The side-by-side layout makes it easy to compare trends across locations. You might notice that certain locations, such as Achara, show relatively stable conditions across all measures, while others like Decha or Kohsoom exhibit more dramatic fluctuations, possibly indicating environmental challenges specific to those locations.



In [None]:
# Ensure year_month column is in datetime format
df['year_month'] = pd.to_datetime(df['year_month'])

# Time-series plot for each measure
visual_17 = alt.Chart(df).mark_line().encode(
    x=alt.X('year_month:T', title='Year-Month'),  # Time type for proper time scaling
    y=alt.Y('count(value):Q', title='Count of Value'),
    color=alt.Color('measure:N', title='Measure'),  # Color for differentiation
    tooltip=[
        alt.Tooltip('measure:N', title='Measure'),
        alt.Tooltip('count(value):Q', title='Count of Value'),
        alt.Tooltip('year_month:T', title='Year-Month')
    ]
).properties(
    title='Time-Series of Measures',
    width=250,  # Adjusted for facets
    height=200
).facet(
    column=alt.Column('measure:N', title='Measure')  # Facet by measure
).resolve_scale(
    y='independent'  # Allow independent y-scales for each measure
)

# Display the chart
visual_17


The plot is faceted by measure, meaning that each environmental measure (e.g., Nitrates, Ammonium, Dissolved Oxygen) has its own individual time-series plot.

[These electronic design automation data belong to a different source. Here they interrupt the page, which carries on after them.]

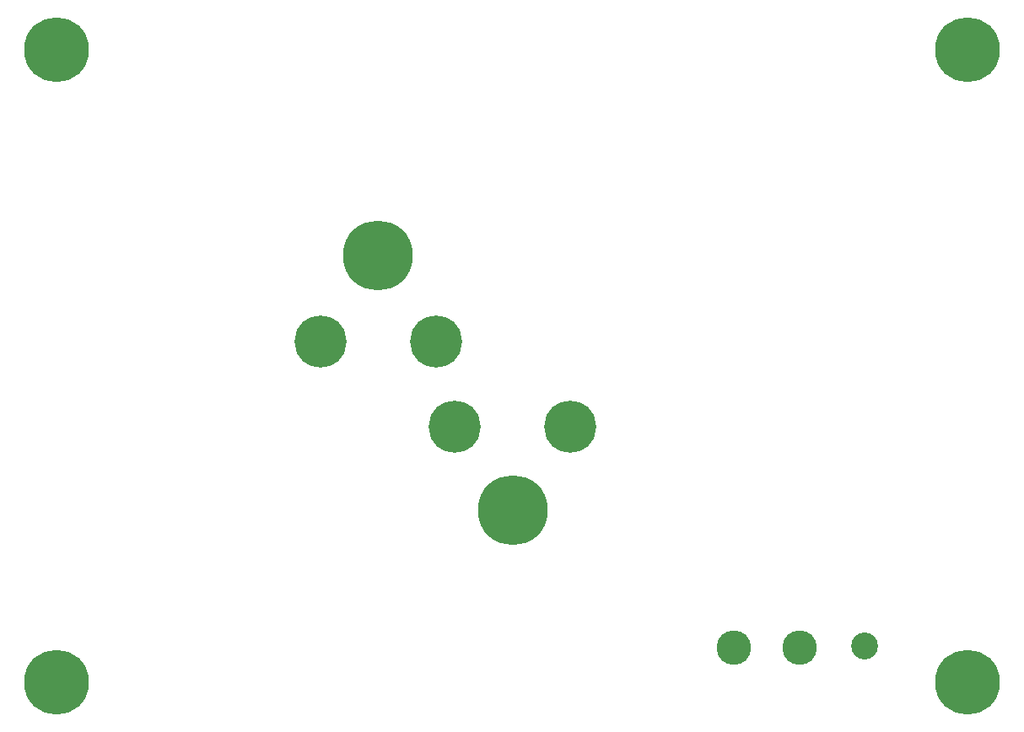
<source format=gbs>
G04 start of page 9 for group -4062 idx -4062 *
G04 Title: (unknown), soldermask *
G04 Creator: pcb 20110918 *
G04 CreationDate: Mon Dec 23 20:18:39 2013 UTC *
G04 For: fosse *
G04 Format: Gerber/RS-274X *
G04 PCB-Dimensions: 550000 350000 *
G04 PCB-Coordinate-Origin: lower left *
%MOIN*%
%FSLAX25Y25*%
%LNBOTTOMMASK*%
%ADD70C,0.2760*%
%ADD69C,0.2060*%
%ADD68C,0.2560*%
%ADD67C,0.1062*%
%ADD66C,0.1360*%
G54D66*X327110Y52090D03*
X353110D03*
G54D67*X379000Y52500D03*
G54D68*X419610Y288340D03*
Y38340D03*
G54D69*X262410Y139240D03*
G54D70*X239910Y106240D03*
X186500Y207000D03*
D03*
D03*
G54D69*X209350Y173000D03*
X216910Y139240D03*
X163850Y173000D03*
G54D68*X59610Y288340D03*
Y38340D03*
M02*

</source>
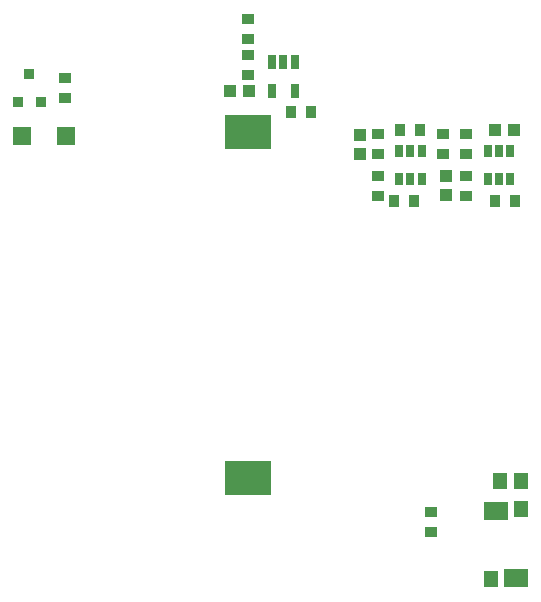
<source format=gbp>
%FSLAX43Y43*%
%MOMM*%
G71*
G01*
G75*
G04 Layer_Color=128*
%ADD10C,0.381*%
%ADD11C,11.500*%
%ADD12C,3.000*%
%ADD13C,0.800*%
%ADD14R,0.650X1.100*%
%ADD15R,3.937X2.921*%
%ADD16R,1.200X1.400*%
%ADD17R,1.000X1.000*%
%ADD18R,1.000X1.000*%
%ADD19R,0.900X1.000*%
%ADD20R,1.000X0.900*%
%ADD21R,2.000X1.650*%
%ADD22R,1.150X1.400*%
%ADD23R,0.900X0.950*%
%ADD24R,0.900X0.950*%
%ADD25R,1.500X1.600*%
%ADD26R,0.650X1.200*%
%ADD27C,0.203*%
%ADD28C,0.254*%
%ADD29C,0.508*%
%ADD30C,0.635*%
%ADD31C,3.810*%
%ADD32C,3.175*%
%ADD33C,2.032*%
%ADD34C,0.889*%
%ADD35C,11.000*%
%ADD36R,1.000X4.500*%
%ADD37R,1.000X2.500*%
%ADD38R,6.500X0.750*%
%ADD39R,4.000X2.500*%
%ADD40R,1.750X5.250*%
%ADD41R,5.500X2.250*%
%ADD42R,1.500X9.500*%
%ADD43R,9.500X1.000*%
%ADD44R,3.250X10.250*%
%ADD45R,0.750X4.000*%
%ADD46R,16.500X1.750*%
%ADD47R,16.500X1.500*%
%ADD48C,4.000*%
%ADD49C,2.100*%
%ADD50C,3.102*%
%ADD51R,3.750X13.000*%
%ADD52R,0.752X1.202*%
%ADD53R,4.039X3.023*%
%ADD54R,1.302X1.502*%
%ADD55R,1.102X1.102*%
%ADD56R,1.102X1.102*%
%ADD57R,1.002X1.102*%
%ADD58R,1.102X1.002*%
%ADD59R,2.102X1.752*%
%ADD60R,1.252X1.502*%
%ADD61R,1.002X1.052*%
%ADD62R,1.002X1.052*%
%ADD63R,1.602X1.702*%
%ADD64R,0.752X1.302*%
D14*
X37950Y54200D02*
D03*
X37000D02*
D03*
X36050D02*
D03*
Y51800D02*
D03*
X37000D02*
D03*
X37950D02*
D03*
X45450Y54200D02*
D03*
X44500D02*
D03*
X43550D02*
D03*
Y51800D02*
D03*
X44500D02*
D03*
X45450D02*
D03*
D15*
X23250Y26500D02*
D03*
Y55800D02*
D03*
D16*
X44600Y26250D02*
D03*
X46400D02*
D03*
D17*
X32750Y55550D02*
D03*
Y53950D02*
D03*
X40000Y52050D02*
D03*
Y50450D02*
D03*
D18*
X23300Y59250D02*
D03*
X21700D02*
D03*
X45800Y56000D02*
D03*
X44200D02*
D03*
D19*
X36150D02*
D03*
X37850D02*
D03*
X45850Y50000D02*
D03*
X44150D02*
D03*
X28600Y57500D02*
D03*
X26900D02*
D03*
X35650Y50000D02*
D03*
X37350D02*
D03*
D20*
X34250Y52100D02*
D03*
Y50400D02*
D03*
Y55600D02*
D03*
Y53900D02*
D03*
X41750Y52100D02*
D03*
Y50400D02*
D03*
X23250Y63650D02*
D03*
Y65350D02*
D03*
Y62350D02*
D03*
Y60650D02*
D03*
X39750Y53900D02*
D03*
Y55600D02*
D03*
X7750Y58650D02*
D03*
Y60350D02*
D03*
X41750Y55600D02*
D03*
Y53900D02*
D03*
X38750Y23600D02*
D03*
Y21900D02*
D03*
D21*
X44250Y23750D02*
D03*
X45950Y18050D02*
D03*
D22*
X46350Y23850D02*
D03*
X43850Y17950D02*
D03*
D23*
X5700Y58325D02*
D03*
X4750Y60675D02*
D03*
D24*
X3800Y58325D02*
D03*
D25*
X4150Y55500D02*
D03*
X7850D02*
D03*
D26*
X25300Y61700D02*
D03*
X26250D02*
D03*
X27200D02*
D03*
Y59300D02*
D03*
X25300D02*
D03*
M02*

</source>
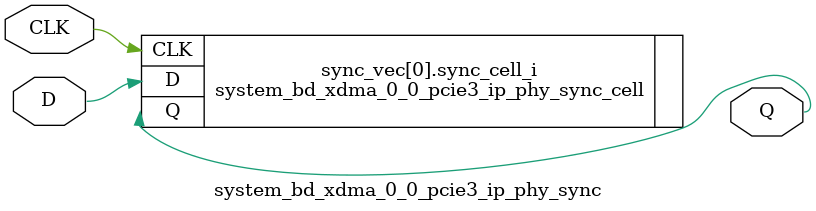
<source format=v>





`timescale 1ps / 1ps



//-------------------------------------------------------------------------------------------------
//  PHY Synchronizer Module
//-------------------------------------------------------------------------------------------------
module system_bd_xdma_0_0_pcie3_ip_phy_sync #
(
    parameter integer WIDTH = 1, 
    parameter integer STAGE = 2
)
(
    //-------------------------------------------------------------------------- 
    //  Input Ports
    //-------------------------------------------------------------------------- 
    input                               CLK,
    input       [WIDTH-1:0]             D,
    
    //-------------------------------------------------------------------------- 
    //  Output Ports
    //-------------------------------------------------------------------------- 
    output      [WIDTH-1:0]             Q
);                                                        



//--------------------------------------------------------------------------------------------------
//  Generate Synchronizer - Begin
//--------------------------------------------------------------------------------------------------
genvar i;

generate for (i=0; i<WIDTH; i=i+1) 

    begin : sync_vec

    //----------------------------------------------------------------------
    //  Synchronizer
    //----------------------------------------------------------------------
system_bd_xdma_0_0_pcie3_ip_phy_sync_cell #
    (
        .STAGE                            (STAGE)
    )    
    sync_cell_i
    (
        //------------------------------------------------------------------
        //  Input Ports
        //------------------------------------------------------------------
        .CLK                              (CLK),
        .D                                (D[i]),

        //------------------------------------------------------------------
        //  Output Ports
        //------------------------------------------------------------------
        .Q                                (Q[i])
    );
 
    end   
      
endgenerate 
//--------------------------------------------------------------------------------------------------
//  Generate - End
//--------------------------------------------------------------------------------------------------



endmodule





</source>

This allows easy comparison of trends across measures, as each plot focuses on a specific measure’s data, making it easier to track how each parameter changes over time.

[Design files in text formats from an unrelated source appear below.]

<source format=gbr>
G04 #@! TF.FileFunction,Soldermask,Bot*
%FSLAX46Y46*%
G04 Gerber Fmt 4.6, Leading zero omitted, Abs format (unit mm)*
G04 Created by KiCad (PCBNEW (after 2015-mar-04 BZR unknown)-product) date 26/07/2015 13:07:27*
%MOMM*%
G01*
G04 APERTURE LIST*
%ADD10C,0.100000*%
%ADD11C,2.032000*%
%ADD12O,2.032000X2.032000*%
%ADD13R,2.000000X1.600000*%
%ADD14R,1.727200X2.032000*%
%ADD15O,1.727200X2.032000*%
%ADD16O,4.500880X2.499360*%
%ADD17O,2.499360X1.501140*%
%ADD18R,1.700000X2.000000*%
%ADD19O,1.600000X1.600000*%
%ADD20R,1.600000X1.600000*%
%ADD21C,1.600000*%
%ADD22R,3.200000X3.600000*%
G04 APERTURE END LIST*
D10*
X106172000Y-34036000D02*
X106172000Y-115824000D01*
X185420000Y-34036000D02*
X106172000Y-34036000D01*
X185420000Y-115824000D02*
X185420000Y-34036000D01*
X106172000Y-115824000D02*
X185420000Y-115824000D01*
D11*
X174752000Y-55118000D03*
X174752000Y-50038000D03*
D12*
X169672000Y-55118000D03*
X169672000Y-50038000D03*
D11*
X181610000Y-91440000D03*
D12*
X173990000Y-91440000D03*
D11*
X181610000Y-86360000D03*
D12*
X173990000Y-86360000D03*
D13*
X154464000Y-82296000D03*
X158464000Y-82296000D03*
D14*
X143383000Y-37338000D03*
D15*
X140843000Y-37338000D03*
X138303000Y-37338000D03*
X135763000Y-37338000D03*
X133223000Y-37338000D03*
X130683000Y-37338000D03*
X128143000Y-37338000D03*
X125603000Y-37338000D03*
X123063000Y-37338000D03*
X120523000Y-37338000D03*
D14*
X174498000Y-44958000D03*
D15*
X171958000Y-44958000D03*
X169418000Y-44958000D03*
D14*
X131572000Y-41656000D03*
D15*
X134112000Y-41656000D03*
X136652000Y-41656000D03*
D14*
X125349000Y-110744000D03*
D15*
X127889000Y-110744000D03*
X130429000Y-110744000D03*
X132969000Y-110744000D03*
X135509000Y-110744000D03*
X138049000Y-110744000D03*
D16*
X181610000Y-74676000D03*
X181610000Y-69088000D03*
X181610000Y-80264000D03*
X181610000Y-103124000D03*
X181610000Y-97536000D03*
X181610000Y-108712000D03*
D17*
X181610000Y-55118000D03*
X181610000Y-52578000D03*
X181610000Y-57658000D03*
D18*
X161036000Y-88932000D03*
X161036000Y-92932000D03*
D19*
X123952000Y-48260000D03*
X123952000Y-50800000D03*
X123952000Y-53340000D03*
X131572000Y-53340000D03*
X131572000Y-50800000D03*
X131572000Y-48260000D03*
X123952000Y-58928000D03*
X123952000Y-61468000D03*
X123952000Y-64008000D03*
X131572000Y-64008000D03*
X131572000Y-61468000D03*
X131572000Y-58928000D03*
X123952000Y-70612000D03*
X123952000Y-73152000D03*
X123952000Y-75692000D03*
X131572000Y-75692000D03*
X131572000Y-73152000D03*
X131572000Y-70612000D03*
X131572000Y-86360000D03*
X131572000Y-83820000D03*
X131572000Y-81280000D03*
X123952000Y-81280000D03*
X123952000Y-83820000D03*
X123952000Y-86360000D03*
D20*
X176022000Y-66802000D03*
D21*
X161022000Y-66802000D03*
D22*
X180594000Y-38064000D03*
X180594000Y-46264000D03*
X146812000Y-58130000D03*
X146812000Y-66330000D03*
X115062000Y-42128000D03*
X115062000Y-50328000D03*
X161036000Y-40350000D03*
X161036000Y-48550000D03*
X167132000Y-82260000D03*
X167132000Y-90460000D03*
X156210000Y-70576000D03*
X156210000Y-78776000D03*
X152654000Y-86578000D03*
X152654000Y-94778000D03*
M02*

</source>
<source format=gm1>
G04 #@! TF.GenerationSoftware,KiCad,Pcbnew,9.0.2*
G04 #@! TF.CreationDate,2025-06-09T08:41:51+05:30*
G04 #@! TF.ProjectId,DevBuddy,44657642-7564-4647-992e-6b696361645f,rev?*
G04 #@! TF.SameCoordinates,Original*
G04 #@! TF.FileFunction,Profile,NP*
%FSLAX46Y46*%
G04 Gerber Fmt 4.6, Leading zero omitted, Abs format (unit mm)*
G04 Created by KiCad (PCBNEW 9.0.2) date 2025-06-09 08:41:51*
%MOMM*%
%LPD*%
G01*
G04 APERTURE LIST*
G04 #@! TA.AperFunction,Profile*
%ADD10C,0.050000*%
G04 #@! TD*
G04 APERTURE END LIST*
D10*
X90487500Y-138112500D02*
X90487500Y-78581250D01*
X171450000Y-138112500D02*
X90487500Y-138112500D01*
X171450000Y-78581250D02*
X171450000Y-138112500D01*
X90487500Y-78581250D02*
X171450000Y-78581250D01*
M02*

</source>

The time-series plots show the temporal trends of each environmental measure. 

For example, we see seasonal variations in Water Temperature, with higher values in the warmer months, or fluctuations in Nitrates tied to agricultural runoff during certain periods.

Spikes or Drops in data for certain months or years could indicate environmental events (e.g., industrial discharge, heavy rainfall, or regulatory changes) that triggered more intensive monitoring or resulted in unusual levels of certain chemicals.

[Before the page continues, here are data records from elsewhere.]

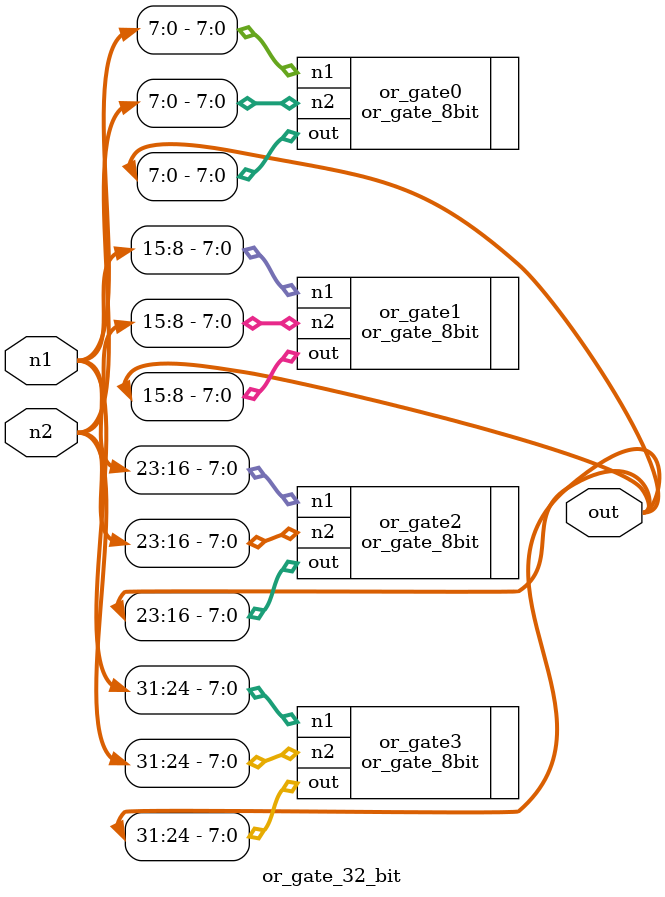
<source format=v>

module or_gate_32_bit (
    input [31:0] n1,
    input [31:0] n2,
    output [31:0] out
);

    or_gate_8bit or_gate0 (.n1(n1[7:0]),.n2(n2[7:0]),.out(out[7:0]));
    or_gate_8bit or_gate1 (.n1(n1[15:8]),.n2(n2[15:8]),.out(out[15:8]));
    or_gate_8bit or_gate2 (.n1(n1[23:16]),.n2(n2[23:16]),.out(out[23:16]));
    or_gate_8bit or_gate3 (.n1(n1[31:24]),.n2(n2[31:24]),.out(out[31:24]));
    
endmodule
</source>
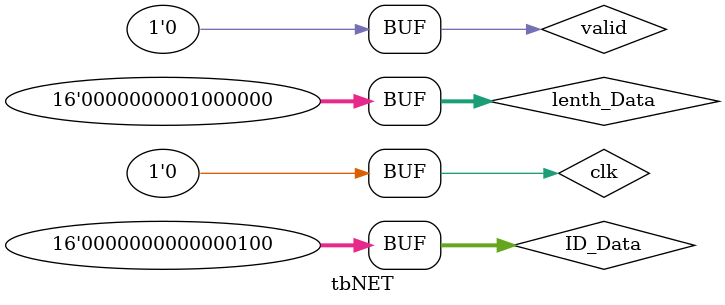
<source format=v>
`timescale 1ns / 1ps

module tbNET #(
  parameter  C_LENTH_WIDTH = 16,
  parameter  C_ID_WIDTH = 16,
  parameter  C_COUNTER_WIDTH = 20,
  parameter  C_PD_WIDTH = 32
  )();
  reg                                           clk;
  
  reg                                           valid;
  reg                      [C_LENTH_WIDTH-1:0]  lenth_Data;     //packets lenth value
  reg                         [C_ID_WIDTH-1:0]  ID_Data;       //packets FLOW-ID
  
  toptop toptop(
    .clk(clk),
    .pass()  
  );
  integer outfiles;
  initial begin
    valid = 0;
    ID_Data = 4;
    lenth_Data = 0;
	

  end
  
  always begin
    clk = 1; #5;//100MHz
    clk = 0; #5;
  end
  
  always begin
    #90;
    valid = 1;
    lenth_Data = 64; //Only send 64 miniest packets in 10 Gbps: 10clks delay for 1 packet.
    #10;
    valid = 0;  
  end
endmodule

</source>
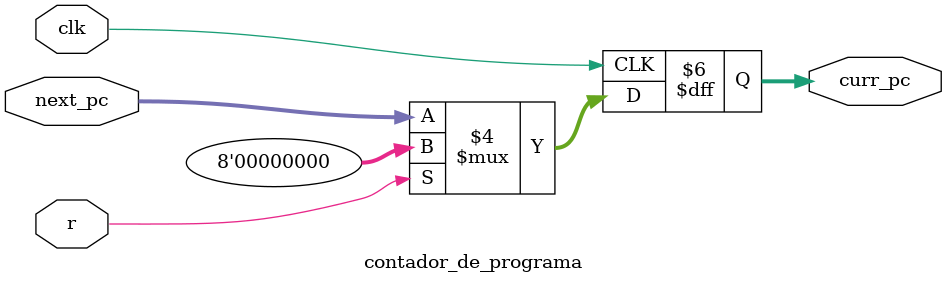
<source format=v>
module contador_de_programa (input wire[7:0] next_pc, input clk, r, output reg[7:0] curr_pc);
    always @(posedge clk) begin
        if (r == 1'b1) begin
            curr_pc <= 8'b0;
        end
        else begin
            curr_pc <= next_pc;
        end
    end
endmodule
</source>
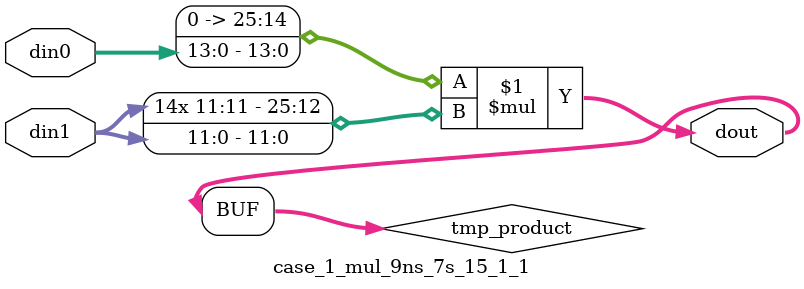
<source format=v>

`timescale 1 ns / 1 ps

 (* use_dsp = "no" *)  module case_1_mul_9ns_7s_15_1_1(din0, din1, dout);
parameter ID = 1;
parameter NUM_STAGE = 0;
parameter din0_WIDTH = 14;
parameter din1_WIDTH = 12;
parameter dout_WIDTH = 26;

input [din0_WIDTH - 1 : 0] din0; 
input [din1_WIDTH - 1 : 0] din1; 
output [dout_WIDTH - 1 : 0] dout;

wire signed [dout_WIDTH - 1 : 0] tmp_product;

























assign tmp_product = $signed({1'b0, din0}) * $signed(din1);










assign dout = tmp_product;





















endmodule

</source>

The faceted layout allows us to compare trends for each measure side by side. For example, you may observe that Dissolved Oxygen and Biochemical Oxygen Demand might show complementary trends (e.g., a decrease in oxygen levels correlating with a rise in BOD).

Measures like Nitrates and Ammonium might show spikes at the same times, potentially linked to nutrient pollution events. Conversely, Water Temperature might follow seasonal patterns with higher values in the summer months and lower values in the winter months.

The count of values for each measure can give insights into the frequency of data collection for each parameter. If a measure shows low counts for certain months, it could indicate gaps in monitoring or data collection irregularities.

Measures with higher counts might be more consistently monitored, while those with fewer data points could reflect less frequent measurements or possibly limited environmental concerns for that measure during specific periods.

Outliers or sudden spikes in the data can highlight significant environmental events. For example, an unusual spike in Nitrates in a specific year could be tied to increased agricultural runoff, while a spike in Ammonium could indicate an industrial discharge event.

These anomalies can prompt further investigation into potential causes, such as pollution sources or specific ecological changes, and inform policy and management decisions.